The adoption of social media by business is not an entirely new phenomenon. Now, a corporate presence on social networks is even more widely expected as these digital tools touches more deeply in our daily lives.

This creates a number of new risks & challenges for businesses house in MENA region. These include the viral news  of a company can spread over the web in split seconds, the potential for sensitive or confidential information to be published online and the increasing need for businesses to conduct shareholders relations in public domain. In the high-tech world of social media, the potential impact of a company CEO saying the wrong thing at the wrong time has been magnified exponentially with a long lasting impact.

This has not gone unnoticed by corporate leaders. A global study published last year by EY found that, among top executives from 300 major companies, the risk to reputation driven by social media was their biggest cause of concern.

Despite the pitfalls, the potential benefits of social media to a business are undeniable higher. When created effectively, the power of social media can enable companies to be more transparent and accountable and strengthen their relationships with key stakeholders. In this way, social media engagement can create a  better corporate governance practices, leading to greater stakeholder confidence, and ultimately, driving business value creation.

However, it is important that businesses in the Middle East markets do not simply adopt social media strategies from other parts of the world without tailoring them for use in the region. There are unique cultural and demographic factors that should influence the way brands use these digital tools to disseminate information and engage in dialogue with their key partners,shareholders and customers.

Our societies are widely characterized by a relationship-based culture. As more corporate communications move online and onto social networks, businesses should be careful that they do not lose the personal connection when engaging with stakeholders. This might mean ensuring the company’s Twitter account is represented by an actual person rather than an anonymous handle or putting a greater focus on video-based platforms in which real company spokespeople communicate directly with shareholders or the wider public is a great strategy.

Businesses in the Middle East region are required to communicate corporate information to diverse multilingual audiences. This can be challenging when the subject matter is complex or incorporates a lot of industry or regulatory jargon that is not easily translated. 

The use of info-graphics and other visual's  which are well defined to be shared on social media and to augment business communications can help companies overcome the language barrier and increase the chances of their messages being understood by the widest possible audience.

Businesses in the Gulf region should always take into account the Middle East’s increasingly young population. 35 per cent of the region’s population is aged between 15 and 29 creating a youth population of more than 100 million people.
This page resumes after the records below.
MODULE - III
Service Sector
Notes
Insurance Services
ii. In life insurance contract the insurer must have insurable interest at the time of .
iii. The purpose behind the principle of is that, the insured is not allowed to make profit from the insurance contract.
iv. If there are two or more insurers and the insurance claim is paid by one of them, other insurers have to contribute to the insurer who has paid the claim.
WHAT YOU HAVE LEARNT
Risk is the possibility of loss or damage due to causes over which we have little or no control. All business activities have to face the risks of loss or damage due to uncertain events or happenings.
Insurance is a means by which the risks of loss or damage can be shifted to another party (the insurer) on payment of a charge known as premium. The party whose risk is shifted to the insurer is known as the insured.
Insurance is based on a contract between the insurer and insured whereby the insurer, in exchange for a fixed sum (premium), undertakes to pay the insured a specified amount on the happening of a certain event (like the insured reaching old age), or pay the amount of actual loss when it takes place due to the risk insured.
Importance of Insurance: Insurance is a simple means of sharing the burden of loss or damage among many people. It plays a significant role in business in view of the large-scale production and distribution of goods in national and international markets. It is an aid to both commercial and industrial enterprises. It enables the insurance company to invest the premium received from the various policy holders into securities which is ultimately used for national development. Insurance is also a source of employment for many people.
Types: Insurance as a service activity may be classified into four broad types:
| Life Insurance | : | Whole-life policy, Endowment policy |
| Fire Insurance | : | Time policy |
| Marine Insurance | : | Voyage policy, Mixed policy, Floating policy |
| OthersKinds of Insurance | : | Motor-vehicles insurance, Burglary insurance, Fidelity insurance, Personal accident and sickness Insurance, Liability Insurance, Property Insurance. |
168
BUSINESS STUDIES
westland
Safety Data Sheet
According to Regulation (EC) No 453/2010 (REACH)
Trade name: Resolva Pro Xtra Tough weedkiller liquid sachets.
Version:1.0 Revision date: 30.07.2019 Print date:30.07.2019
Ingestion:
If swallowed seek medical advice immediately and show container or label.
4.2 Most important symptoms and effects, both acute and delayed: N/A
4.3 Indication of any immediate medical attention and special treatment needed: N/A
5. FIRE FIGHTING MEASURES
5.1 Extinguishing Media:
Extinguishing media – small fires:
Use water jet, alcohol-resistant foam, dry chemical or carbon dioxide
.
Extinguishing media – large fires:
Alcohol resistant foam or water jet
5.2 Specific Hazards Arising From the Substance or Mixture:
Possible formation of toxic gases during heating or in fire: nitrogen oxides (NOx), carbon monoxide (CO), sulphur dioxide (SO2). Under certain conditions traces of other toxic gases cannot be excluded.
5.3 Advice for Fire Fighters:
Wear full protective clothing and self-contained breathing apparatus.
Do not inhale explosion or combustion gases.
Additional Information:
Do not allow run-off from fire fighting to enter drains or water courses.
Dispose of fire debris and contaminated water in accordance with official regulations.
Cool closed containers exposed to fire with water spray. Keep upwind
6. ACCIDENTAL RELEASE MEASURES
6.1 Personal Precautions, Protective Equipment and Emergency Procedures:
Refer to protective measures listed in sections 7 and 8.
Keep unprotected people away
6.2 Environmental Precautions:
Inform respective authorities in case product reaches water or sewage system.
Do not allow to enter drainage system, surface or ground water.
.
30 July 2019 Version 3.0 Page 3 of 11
The Young generation, many of whom grew up with the digital media tools and apps, will eventually make up the vast majority of customers, partners and employees of regional companies in the years to come.

And to understand  how this growing youth population uses social media and how it prefers to receive and share information should be an integrated marketing campaign part of any company’s reporting and communications strategy. 

Social digital media has undoubtedly become an essential way of sharing information and interacting with others. Many companies around the world are still catching up the phenomenon  with the rapid use of these technologies and their impact on corporate governance and communications and customer acquisition. Rather than simply borrowing social media strategies from elsewhere, businesses in the Middle East should always keep in mind that culture and demographics can be as influential online.

Now the global world is eyeing on new markets and specially the gulf markets indeed holds a key importance this not only helps the world to reach the MENA region but also creates a vital link with the world which doesn't only is by the sea route but now with a Digital highway.